The ecclesiastical parish includes St Mary the Virgin's Church, Aldingbourne, St Mary the Virgin's Church, Barnham and St George's Church. It covers the three villages and the surrounding rural area, and hamlets such as Norton, Fontwell, Lidsey and Woodgate. The larger village of Westergate is also part of the parish. St George's is one of 30 Anglican churches in the Rural Deanery of Arundel and Bognor, a division within the Archdeaconry of Chichester and the Diocese of Chichester.

Regular services are held in the church, which can accommodate 80 worshippers with ease. On special festivals it often accommodates in excess of 150 worshippers Every Sunday morning, Mattins and Holy Communion are celebrated using the Book of Common Prayer. A family service, usually with Holy Communion, is held at 10.00 am, and at 6.00 pm there is an evening prayer service or Evensong, depending on the Sunday of the month. A Holy Communion service also takes place on Wednesday mornings.

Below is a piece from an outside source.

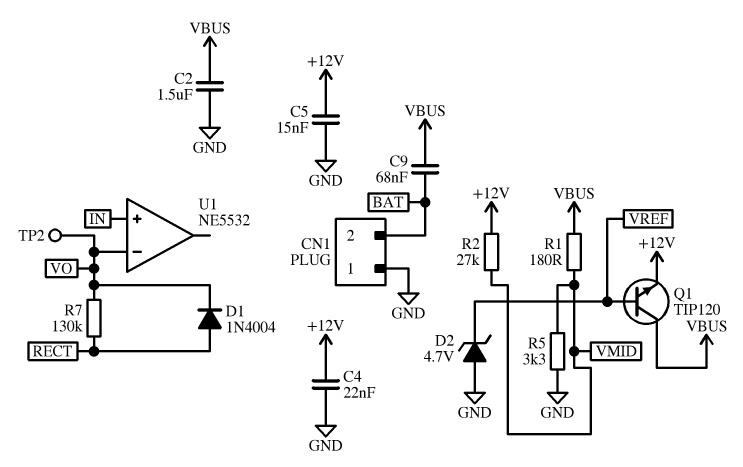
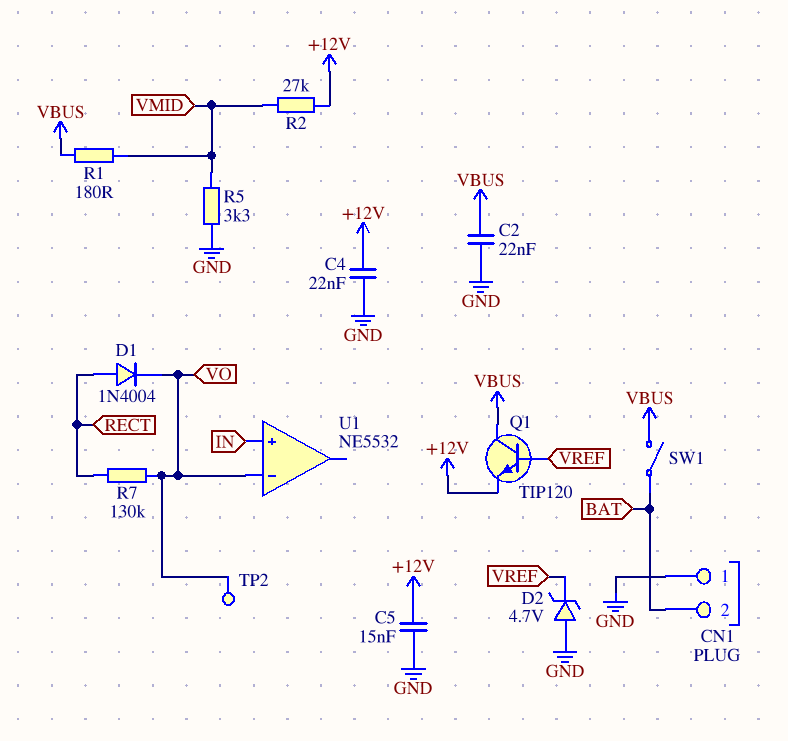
C2: 1.5uF (GND, VBUS) -> 22nF (GND, VBUS)
C9: 68nF (BAT, VBUS) -> none
SW1: none -> switch (BAT, VBUS)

The present rectory was built in the 1920s and given to the Parish by the Davenport family in 1976 on the main road to Barnham, but two earlier buildings were also used for this purpose. The rector was known to live in the village by 1440, and the original rectory was first described in 1473. Vacated by the early 18th century, it became ruinous and was demolished in the 1830s in favour of a Tudor-style flint building on Church Lane. This was used by the rector until the present building was donated.